The first two days of the competition began with a test on Camp Schwab. The Marines were tested on infantry skills, first-aid skills and weapons.

The Marines were in the field training at Landing Zone Condor and in areas surrounding the Central Training Area. Site preparation, ambush patrols, night security attacks and maintaining a defense against possible attacks were all parts of the field training.

Unlike in garrison, hot meals are not available to the Marines. The Marines were issued Meals Ready to Eat before going out. They decide individually when and how much food to consume. Sleep is hard to come by, too.

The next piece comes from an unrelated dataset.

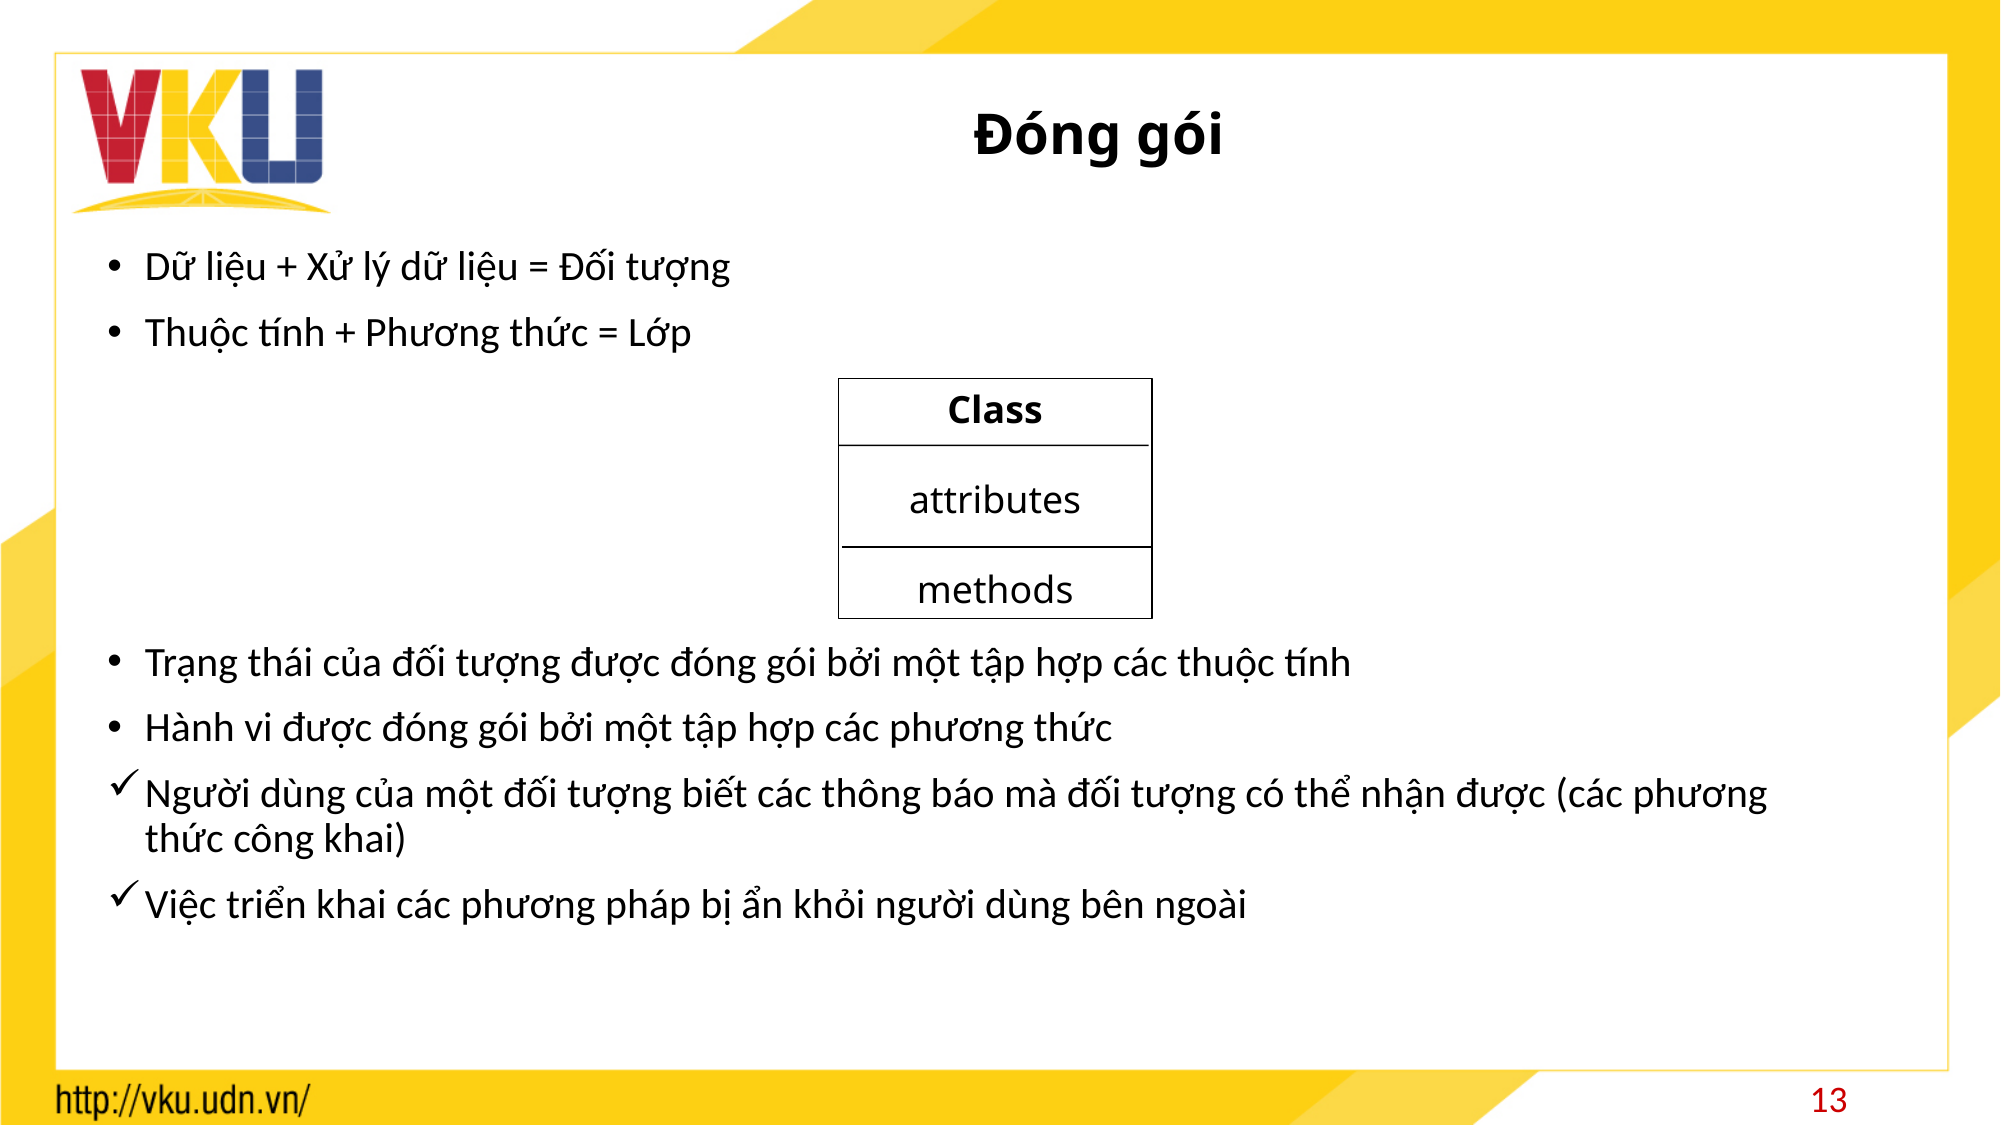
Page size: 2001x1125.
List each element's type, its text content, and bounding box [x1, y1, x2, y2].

slide_number 13 [1412, 1071, 1863, 1125]
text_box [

"Marines get approximately three to four hours of sleep each night," Steuber explained. "Even though they don't get much sleep, they are driven and focused to get the job done. It gets harder and harder with each passing day."

Even though the training may be vigorous and seem like it will never end, it will pay off in the end, Steuber added.

The winner of the battalion competition moves on to the regimental competition. The winner will then move on to the division competition in Hawaii.

The squad that wins division will go to Washington D.C. for a formal parade, and the winners will receive the Marine Corps Super Squad Medal.

After the competition ended Saturday, the squads competing received a well-deserved day of liberty for performing well in the field, according to Steuber.

Steuber said selecting a winner was a tough decision to make. According to him, F Company won because of its great attention to detail in every aspect of the competition.

Despite the fatigue and homesickness, the Marines were committed to carrying out their mission. Finishing their movement for the night, the Marines moved through the darkness of the jungle and climbed into their fighting holes to get a few hours of sleep, to prepare for another day of competition.